TASK: Every line from the one with "Write a lens line for" to the final line of the records should be printed exactly as it is, with pictures left out.

EXERCISE INPUTS:
::::::::
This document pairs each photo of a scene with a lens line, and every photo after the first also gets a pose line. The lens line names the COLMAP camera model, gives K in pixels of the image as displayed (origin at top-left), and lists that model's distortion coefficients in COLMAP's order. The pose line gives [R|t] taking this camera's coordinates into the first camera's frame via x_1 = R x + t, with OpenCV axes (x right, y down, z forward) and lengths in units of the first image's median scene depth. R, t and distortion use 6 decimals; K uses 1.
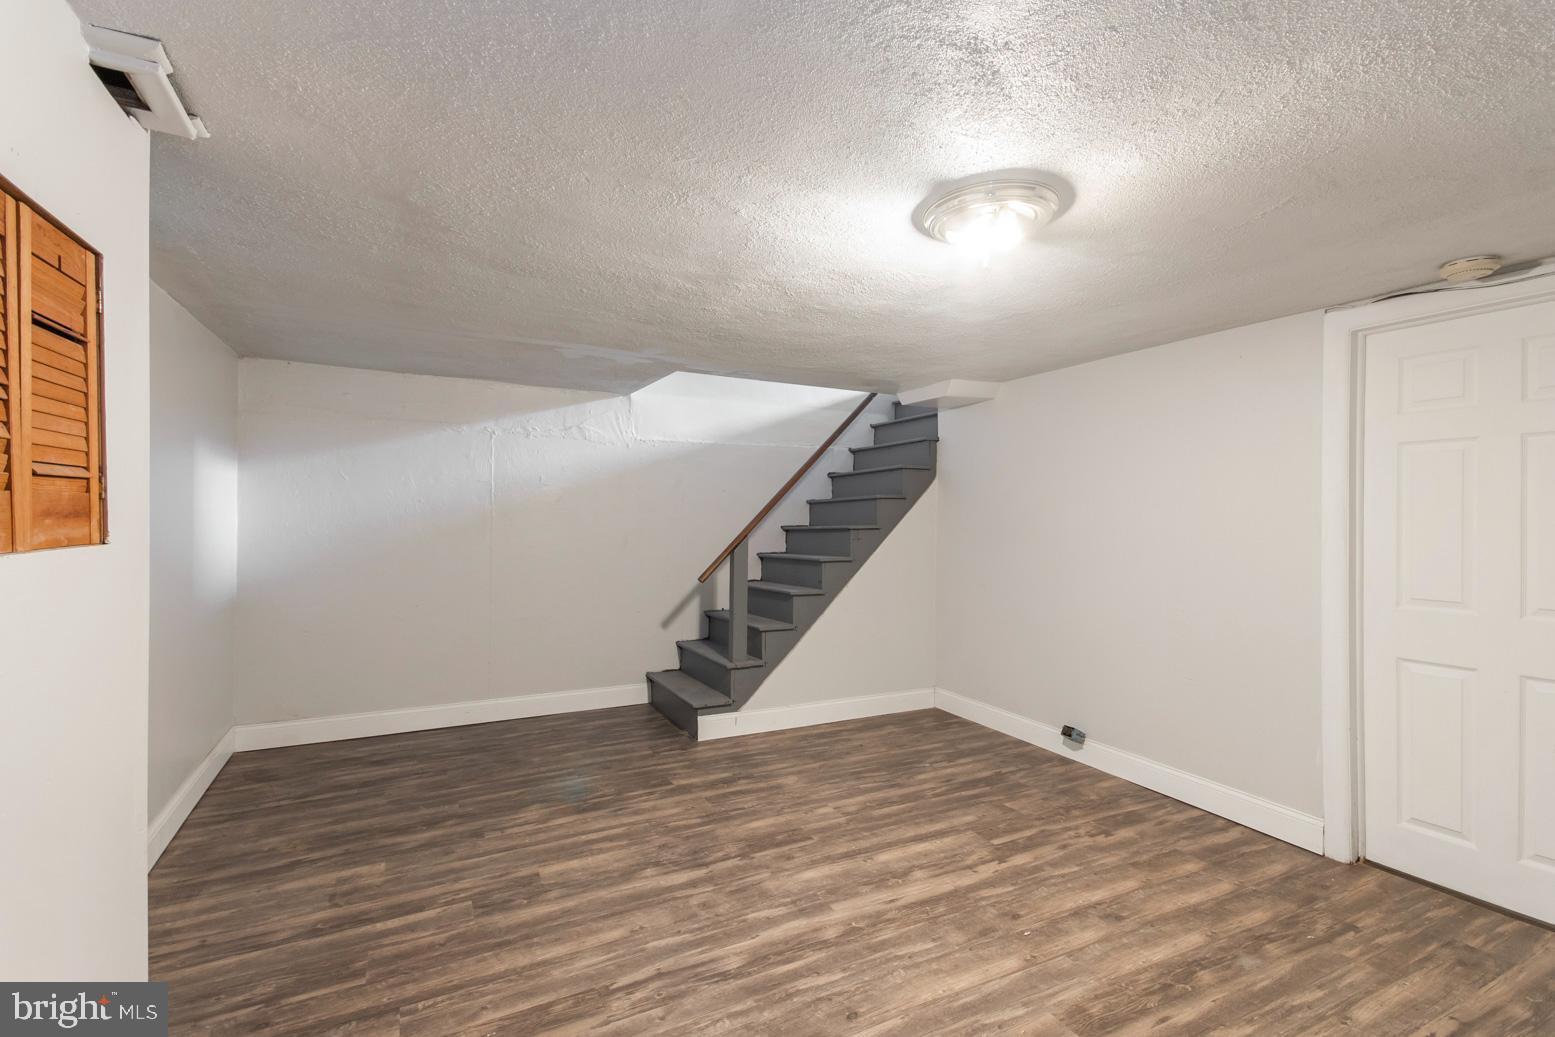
lens RADIAL K [[699.4, 0, 774.3], [0, 699.4, 519.5], [0, 0, 1]] dist [0.054635, -0.013506]
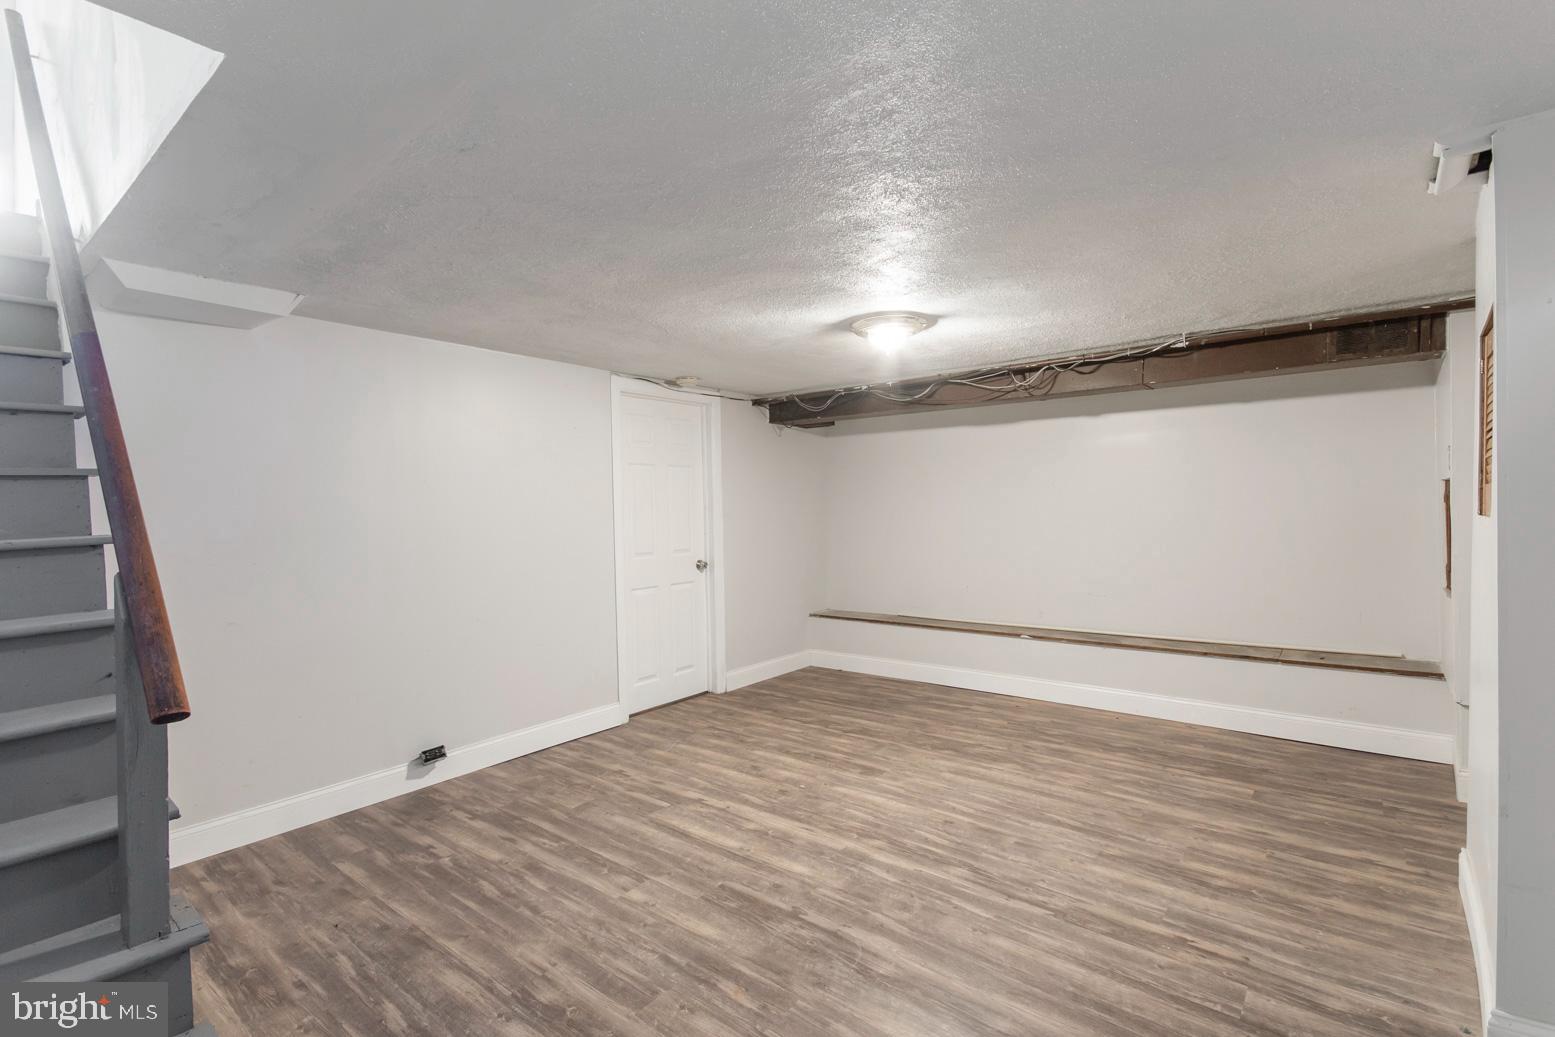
lens RADIAL K [[699.4, 0, 779.8], [0, 699.4, 515.3], [0, 0, 1]] dist [0.054635, -0.013506]
pose [[-0.398366, -0.012599, 0.917140, -0.856148], [0.019861, 0.999553, 0.022357, -0.014600], [-0.917012, 0.027122, -0.397937, 1.434936]]
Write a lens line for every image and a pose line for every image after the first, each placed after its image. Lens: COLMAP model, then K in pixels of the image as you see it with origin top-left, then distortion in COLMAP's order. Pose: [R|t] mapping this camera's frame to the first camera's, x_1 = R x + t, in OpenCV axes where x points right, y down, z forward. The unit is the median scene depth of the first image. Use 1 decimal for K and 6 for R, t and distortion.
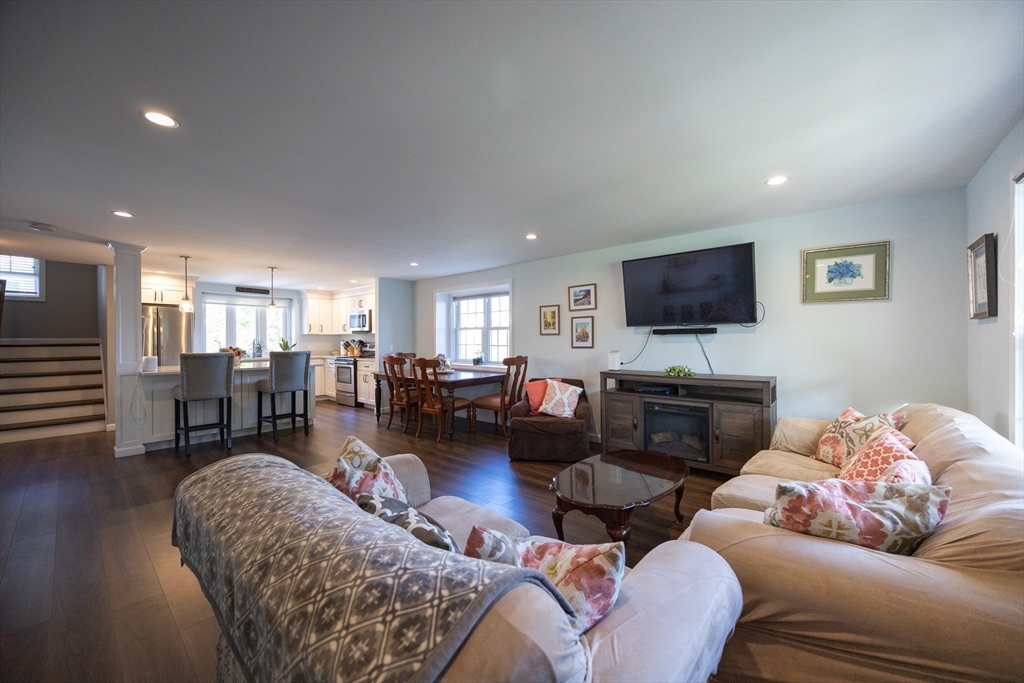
lens RADIAL K [[389.2, 0, 515.5], [0, 389.2, 343.1], [0, 0, 1]] dist [-0.001582, -0.000169]
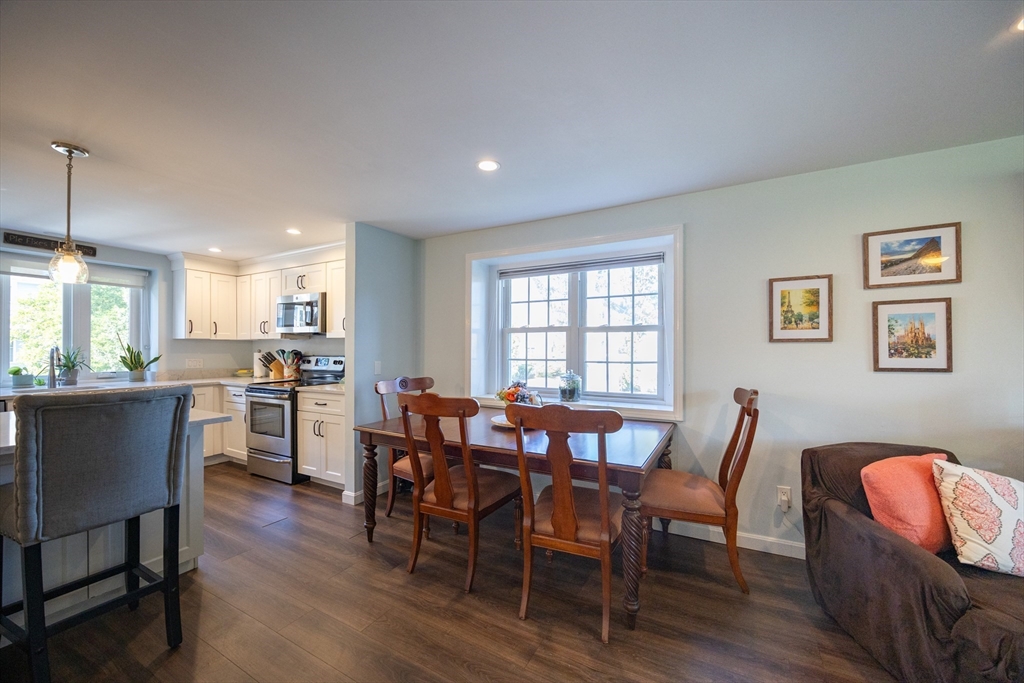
lens RADIAL K [[393.3, 0, 523.8], [0, 393.3, 347.5], [0, 0, 1]] dist [-0.004182, -0.000128]
pose [[0.976345, 0.004043, 0.216179, -0.260296], [-0.001337, 0.999919, -0.012660, -0.006276], [-0.216212, 0.012071, 0.976272, 0.494737]]
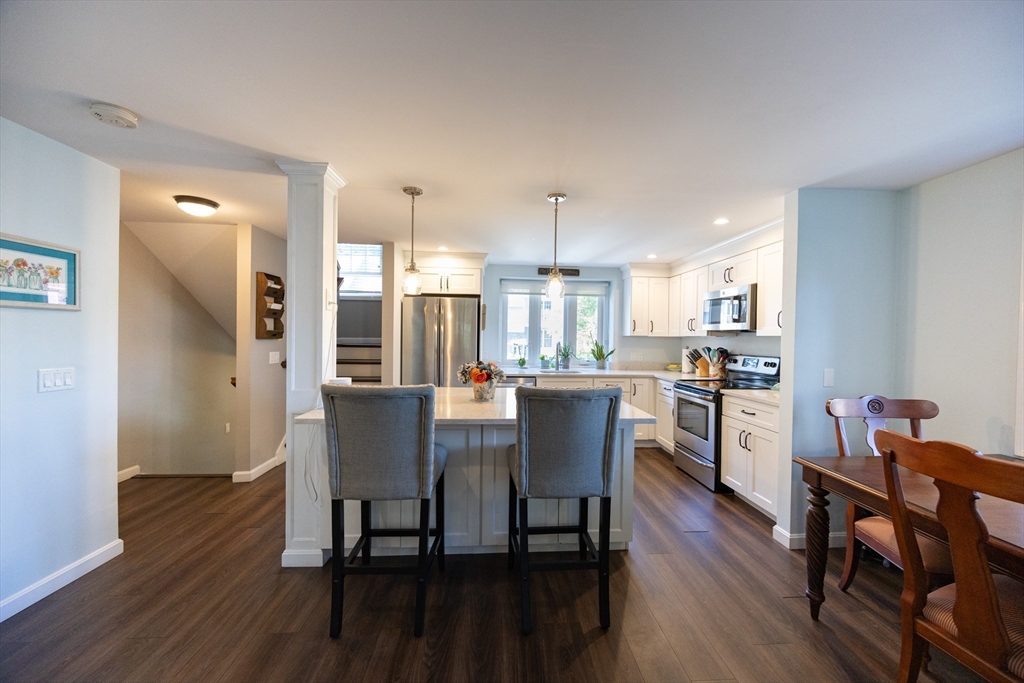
lens RADIAL K [[389.2, 0, 515.5], [0, 389.2, 343.1], [0, 0, 1]] dist [-0.001582, -0.000169]
pose [[0.698311, 0.022407, -0.715444, -0.279101], [-0.022962, 0.999697, 0.008898, -0.016126], [0.715427, 0.010215, 0.698613, 0.558048]]
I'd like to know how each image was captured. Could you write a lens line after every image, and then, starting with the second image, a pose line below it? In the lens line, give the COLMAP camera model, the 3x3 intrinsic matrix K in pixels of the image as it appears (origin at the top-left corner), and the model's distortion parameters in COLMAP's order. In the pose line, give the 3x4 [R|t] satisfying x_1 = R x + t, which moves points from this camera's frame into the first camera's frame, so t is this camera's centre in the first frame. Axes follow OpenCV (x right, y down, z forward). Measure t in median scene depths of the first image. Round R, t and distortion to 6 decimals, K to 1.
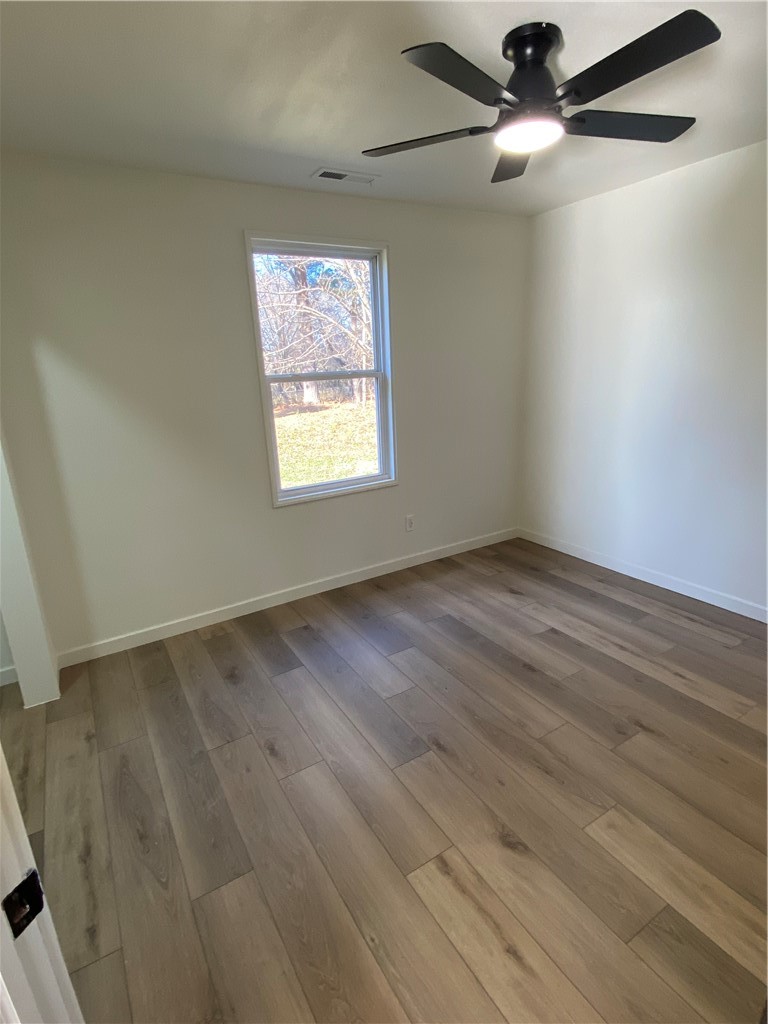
lens RADIAL K [[519.4, 0, 384.0], [0, 519.4, 512.0], [0, 0, 1]] dist [0.036250, -0.032321]
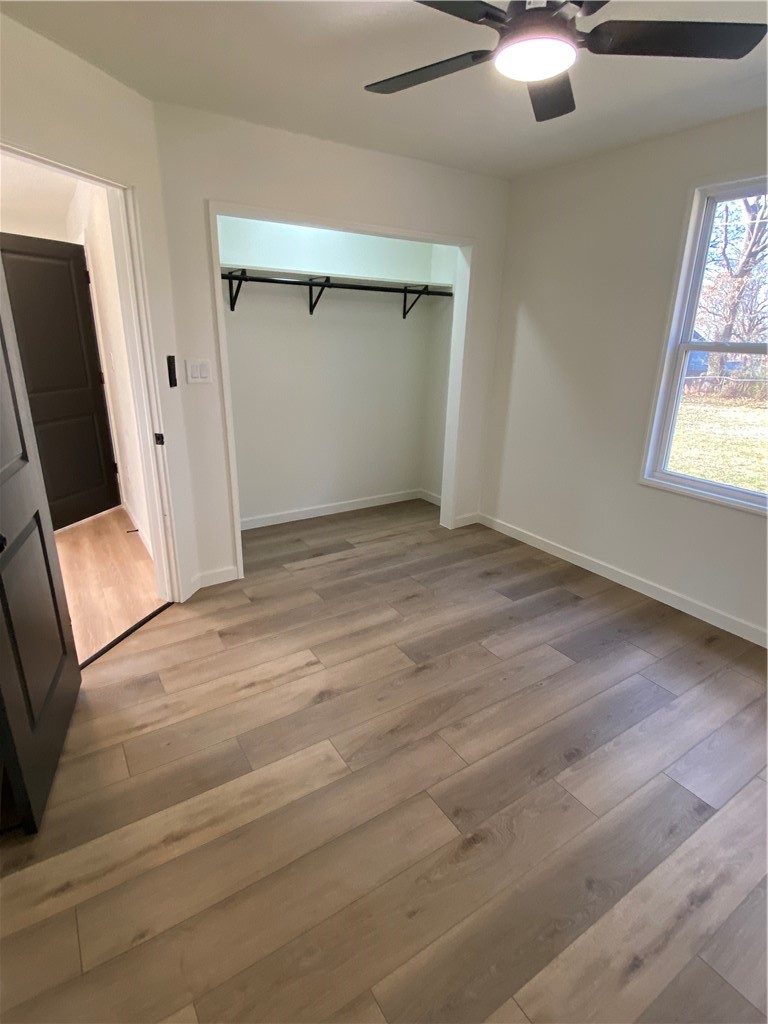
::::::::
RESPONSE TO THIS TASK:
Write a lens line for every image and a pose line for every image after the first, each placed after its image. Lens: COLMAP model, then K in pixels of the image as you see it with origin top-left, then distortion in COLMAP's order. Pose: [R|t] mapping this camera's frame to the first camera's, x_1 = R x + t, in OpenCV axes where x points right, y down, z forward. The unit is the median scene depth of the first image. Use 1 decimal for K and 6 for R, t and distortion.
lens RADIAL K [[389.2, 0, 515.5], [0, 389.2, 343.1], [0, 0, 1]] dist [-0.001582, -0.000169]
lens RADIAL K [[393.3, 0, 523.8], [0, 393.3, 347.5], [0, 0, 1]] dist [-0.004182, -0.000128]
pose [[0.976345, 0.004043, 0.216179, -0.260296], [-0.001337, 0.999919, -0.012660, -0.006276], [-0.216212, 0.012071, 0.976272, 0.494737]]
lens RADIAL K [[389.2, 0, 515.5], [0, 389.2, 343.1], [0, 0, 1]] dist [-0.001582, -0.000169]
pose [[0.698311, 0.022407, -0.715444, -0.279101], [-0.022962, 0.999697, 0.008898, -0.016126], [0.715427, 0.010215, 0.698613, 0.558048]]
I'd like to know how each image was captured. Could you write a lens line after every image, and then, starting with the second image, a pose line below it? In the lens line, give the COLMAP camera model, the 3x3 intrinsic matrix K in pixels of the image as it appears (origin at the top-left corner), and the model's distortion parameters in COLMAP's order. In the pose line, give the 3x4 [R|t] satisfying x_1 = R x + t, which moves points from this camera's frame into the first camera's frame, so t is this camera's centre in the first frame. Axes follow OpenCV (x right, y down, z forward). Measure t in median scene depths of the first image. Round R, t and distortion to 6 decimals, K to 1.
lens RADIAL K [[519.4, 0, 384.0], [0, 519.4, 512.0], [0, 0, 1]] dist [0.036250, -0.032321]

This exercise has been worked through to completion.